Stored items
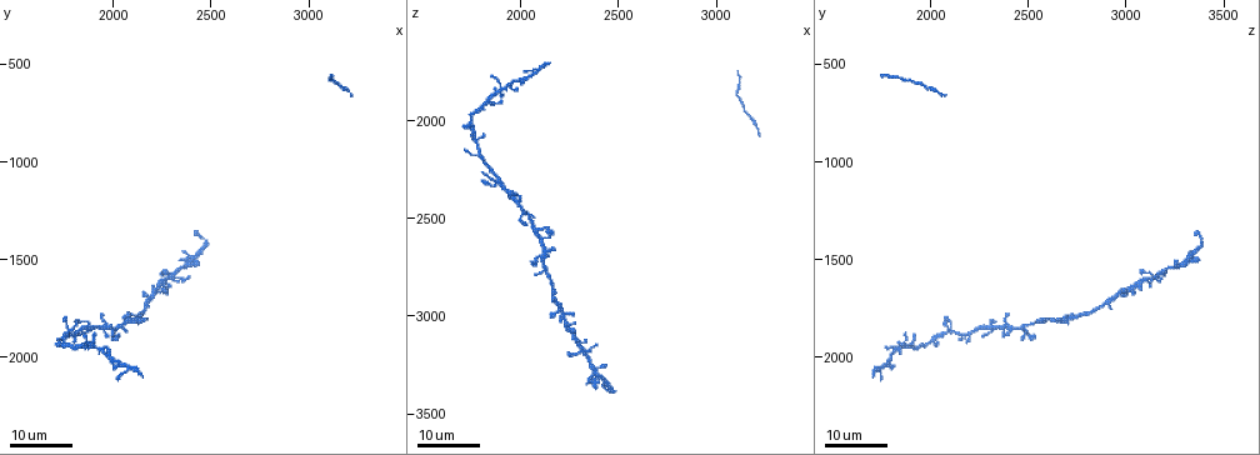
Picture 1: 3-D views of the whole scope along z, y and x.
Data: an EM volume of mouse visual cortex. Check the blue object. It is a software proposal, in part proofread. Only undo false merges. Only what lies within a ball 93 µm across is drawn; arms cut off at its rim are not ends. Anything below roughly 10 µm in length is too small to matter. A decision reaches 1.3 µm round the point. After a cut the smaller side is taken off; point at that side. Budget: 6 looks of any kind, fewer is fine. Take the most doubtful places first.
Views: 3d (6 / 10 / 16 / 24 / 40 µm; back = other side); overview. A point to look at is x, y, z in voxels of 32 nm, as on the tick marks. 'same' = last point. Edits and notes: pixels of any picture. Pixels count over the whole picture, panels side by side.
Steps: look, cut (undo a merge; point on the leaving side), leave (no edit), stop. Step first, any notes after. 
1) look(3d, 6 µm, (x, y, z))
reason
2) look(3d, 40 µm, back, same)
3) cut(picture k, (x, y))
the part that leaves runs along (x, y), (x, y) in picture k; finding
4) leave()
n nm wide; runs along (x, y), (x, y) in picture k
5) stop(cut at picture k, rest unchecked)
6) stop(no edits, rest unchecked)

look(3d, 16 µm, (1750, 1920, 1980))

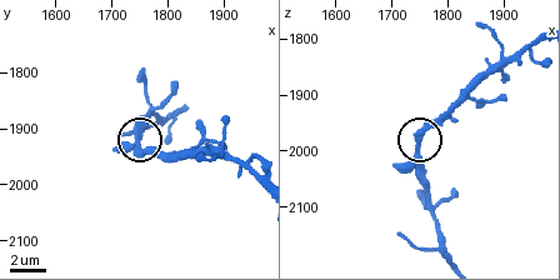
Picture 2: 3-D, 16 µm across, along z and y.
look(3d, 10 µm, (1745, 1925, 1995))
zoom in

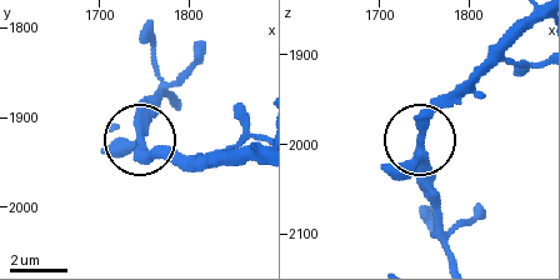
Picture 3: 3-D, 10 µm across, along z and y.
leave()
3 arms; runs along (454, 259), (419, 136), (474, 75) in picture 3; all the same cell

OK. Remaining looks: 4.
look(3d, 16 µm, (2110, 1820, 2620))
branch point

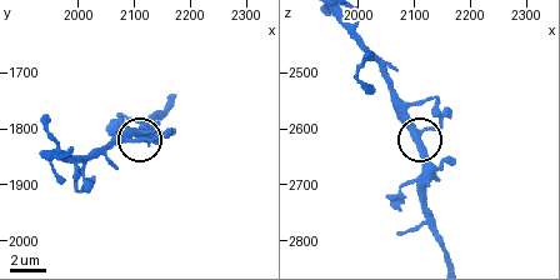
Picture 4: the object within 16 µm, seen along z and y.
look(3d, 6 µm, (2095, 1800, 2610))

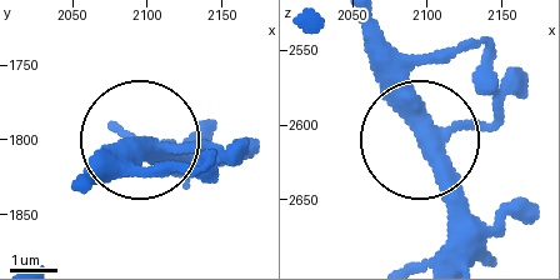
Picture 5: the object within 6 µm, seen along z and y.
leave()
350 nm wide; continuous, no second cell

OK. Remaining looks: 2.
look(3d, 16 µm, (1910, 1850, 2330))
narrows sharply

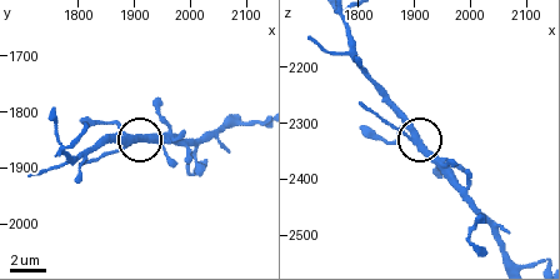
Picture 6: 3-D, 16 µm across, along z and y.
look(3d, 10 µm, (1910, 1850, 2320))
closer look

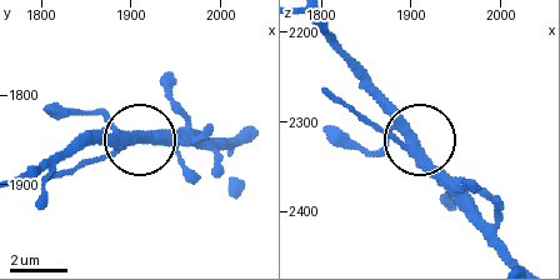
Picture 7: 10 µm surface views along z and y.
leave()
runs along (510, 254), (414, 133), (353, 70) in picture 7; all the same cell

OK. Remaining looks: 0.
stop(no edits, rest unchecked)

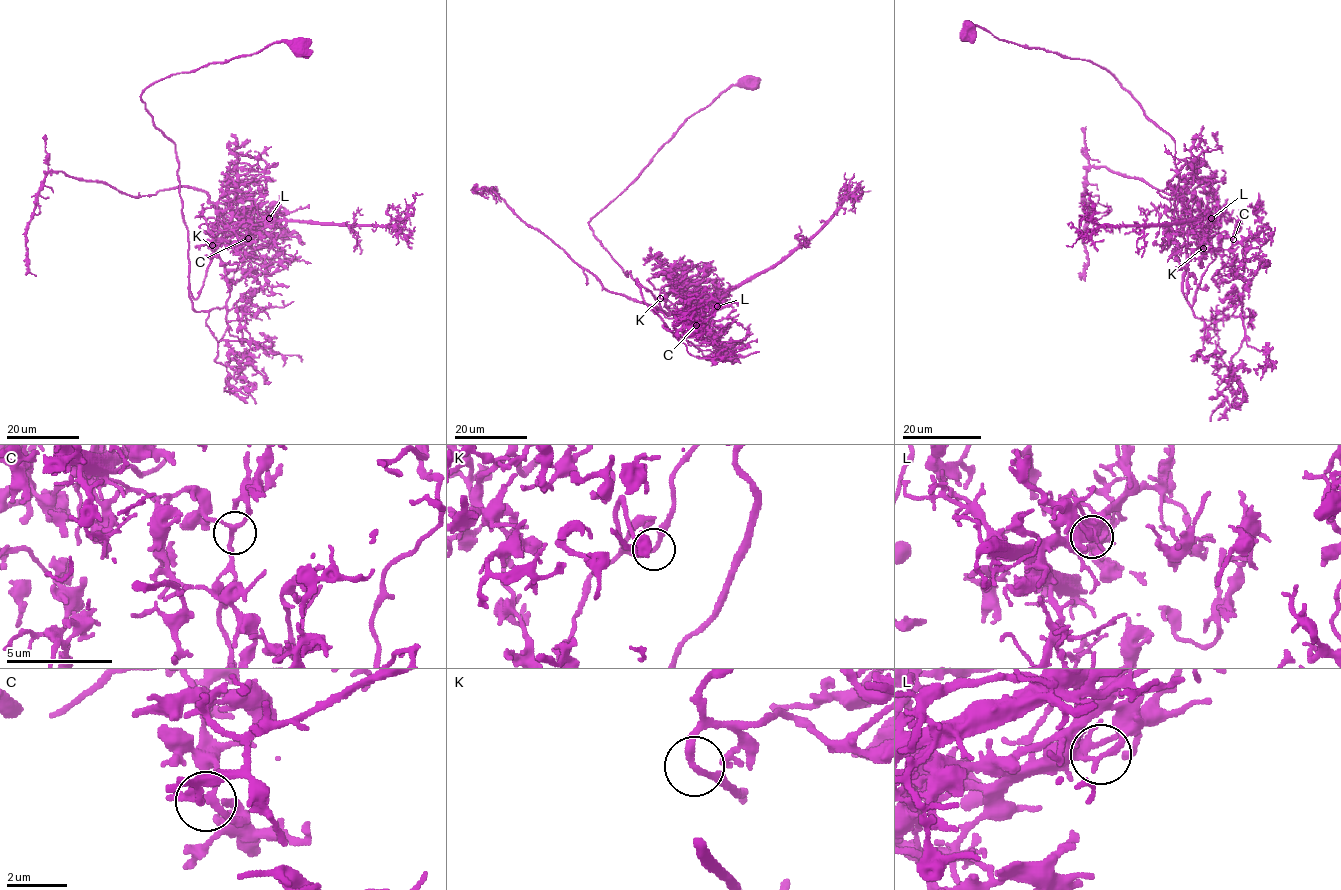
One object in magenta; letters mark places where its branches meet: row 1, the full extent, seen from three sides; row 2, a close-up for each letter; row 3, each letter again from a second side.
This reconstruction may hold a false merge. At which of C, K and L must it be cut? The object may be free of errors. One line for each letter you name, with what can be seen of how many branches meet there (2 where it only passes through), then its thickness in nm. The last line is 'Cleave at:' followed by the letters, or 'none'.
L: Branches: 2. Thickness 200 nm
Cleave at: L

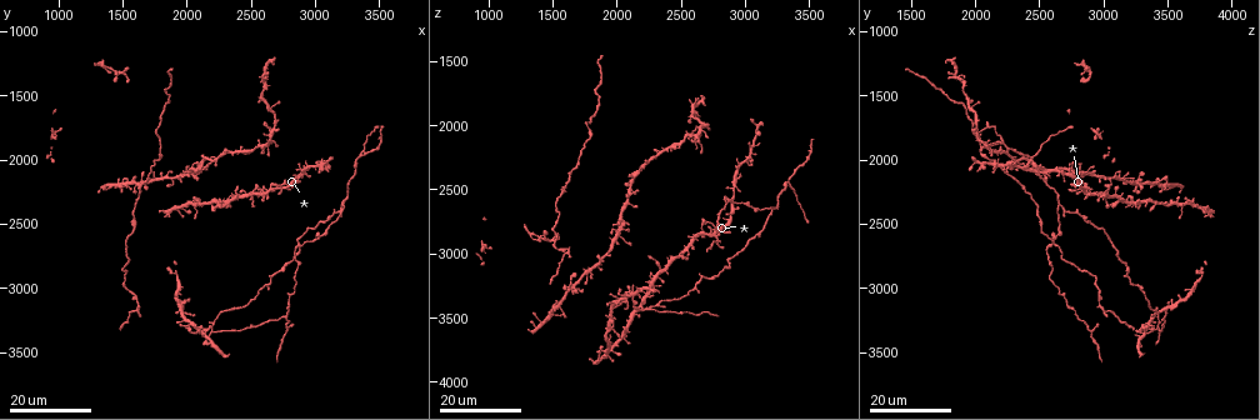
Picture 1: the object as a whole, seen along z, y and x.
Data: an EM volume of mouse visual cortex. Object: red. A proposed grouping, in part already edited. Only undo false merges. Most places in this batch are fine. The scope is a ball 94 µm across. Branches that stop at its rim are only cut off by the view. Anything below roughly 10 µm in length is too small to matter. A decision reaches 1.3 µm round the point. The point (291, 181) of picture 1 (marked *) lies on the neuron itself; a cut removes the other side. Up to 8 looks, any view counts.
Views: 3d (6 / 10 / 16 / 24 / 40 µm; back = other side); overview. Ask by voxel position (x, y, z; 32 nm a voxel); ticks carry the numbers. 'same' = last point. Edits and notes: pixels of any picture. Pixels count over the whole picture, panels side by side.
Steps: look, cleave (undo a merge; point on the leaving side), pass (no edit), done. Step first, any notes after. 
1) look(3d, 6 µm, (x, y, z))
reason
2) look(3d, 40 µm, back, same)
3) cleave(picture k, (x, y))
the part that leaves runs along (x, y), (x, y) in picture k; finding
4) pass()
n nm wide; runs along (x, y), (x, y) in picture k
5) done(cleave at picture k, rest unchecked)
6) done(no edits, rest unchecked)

look(3d, 24 µm, (1740, 2140, 3120))
small branch off a trunk

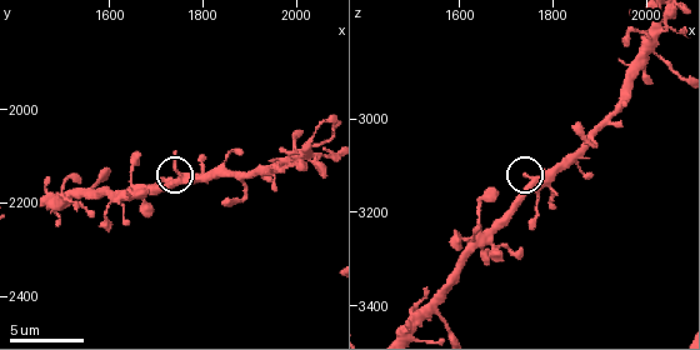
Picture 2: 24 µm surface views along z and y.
look(3d, 10 µm, (1755, 2150, 3140))

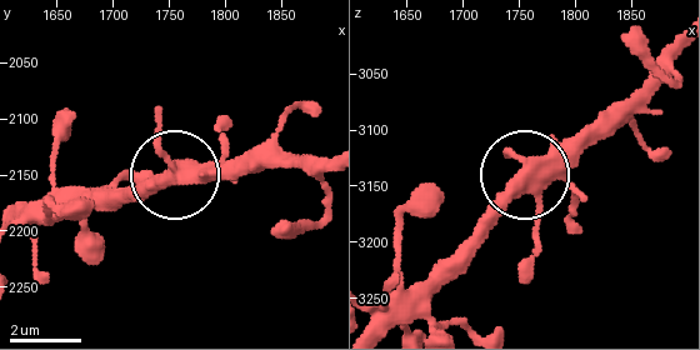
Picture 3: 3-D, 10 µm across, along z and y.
pass()
400 nm wide; continuous, no second neuron

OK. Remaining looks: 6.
look(3d, 10 µm, (2000, 2105, 2835))
looks like a crossing

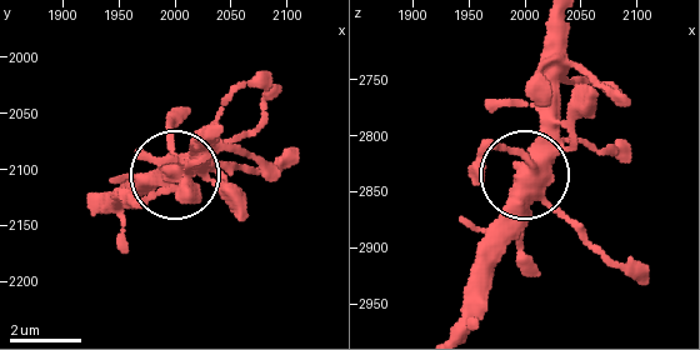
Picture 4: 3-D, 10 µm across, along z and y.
look(3d, 6 µm, (2000, 2104, 2838))
closer look

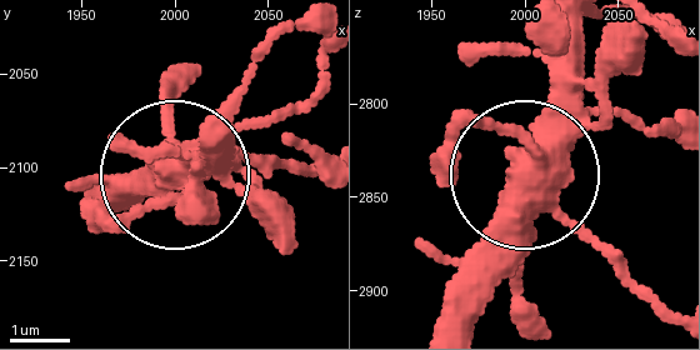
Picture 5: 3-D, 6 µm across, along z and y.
pass()
4 arms; all the same neuron

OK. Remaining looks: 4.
look(3d, 16 µm, (3320, 1960, 2460))
branch point

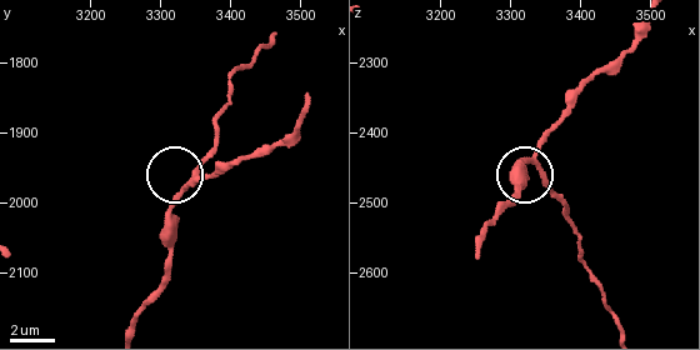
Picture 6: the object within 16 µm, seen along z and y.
look(3d, 10 µm, (3335, 1975, 2440))

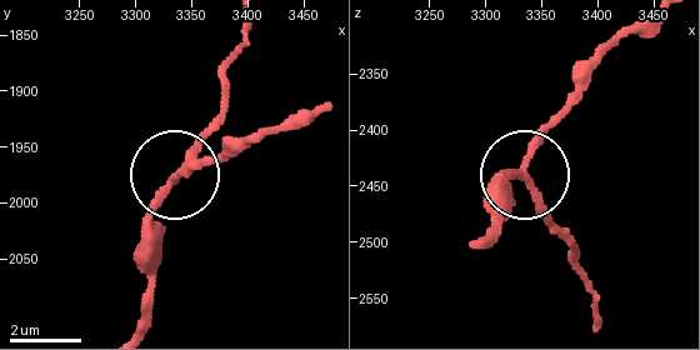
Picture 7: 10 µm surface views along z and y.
pass()
all the same neuron

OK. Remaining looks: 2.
look(3d, 24 µm, (3200, 2340, 2640))
thin arm on a thick one

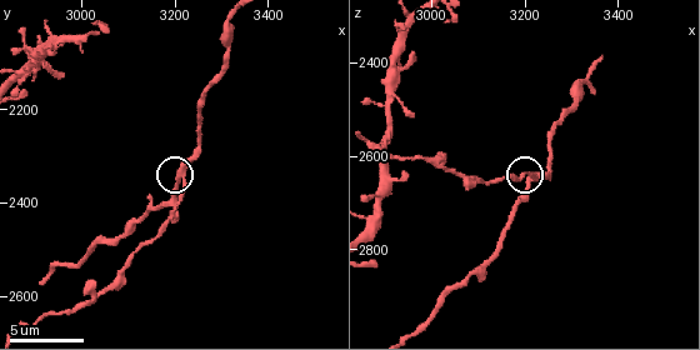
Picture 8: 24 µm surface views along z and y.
look(3d, 10 µm, (3210, 2350, 2655))

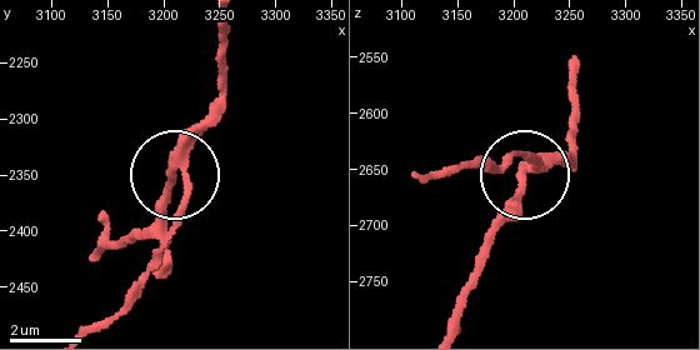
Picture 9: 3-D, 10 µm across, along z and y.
cleave(picture 9, (184, 201))
side arm 57 µm; the part that leaves runs along (190, 153), (190, 185), (166, 249), (136, 293), (91, 329) in picture 9; two neurons meet here

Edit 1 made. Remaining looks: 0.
done(cleave at picture 9, rest unchecked)

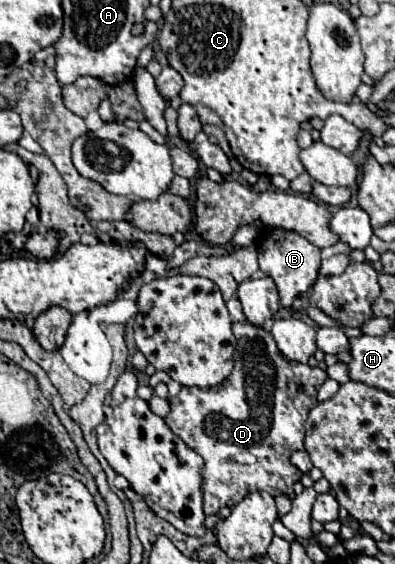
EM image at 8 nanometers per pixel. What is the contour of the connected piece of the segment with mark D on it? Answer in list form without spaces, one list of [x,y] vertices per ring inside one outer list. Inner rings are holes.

DESCRIPTION OF THE TASK:
Your response must consist of the lines from the beginning of the data through the line containing "Data: an EM volume of mouse visual cortex. Check", transcribed exactly, with no pictures.

RESPONSE AREA:
Picture 1: 3-D views of the whole scope along z, y and x.
Data: an EM volume of mouse visual cortex. Check the blue object. It is a software proposal, in part proofread. Only undo false merges. Only what lies within a ball 93 µm across is drawn; arms cut off at its rim are not ends. Anything below roughly 10 µm in length is too small to matter. A decision reaches 1.3 µm round the point. After a cut the smaller side is taken off; point at that side. Budget: 6 looks of any kind, fewer is fine. Take the most doubtful places first.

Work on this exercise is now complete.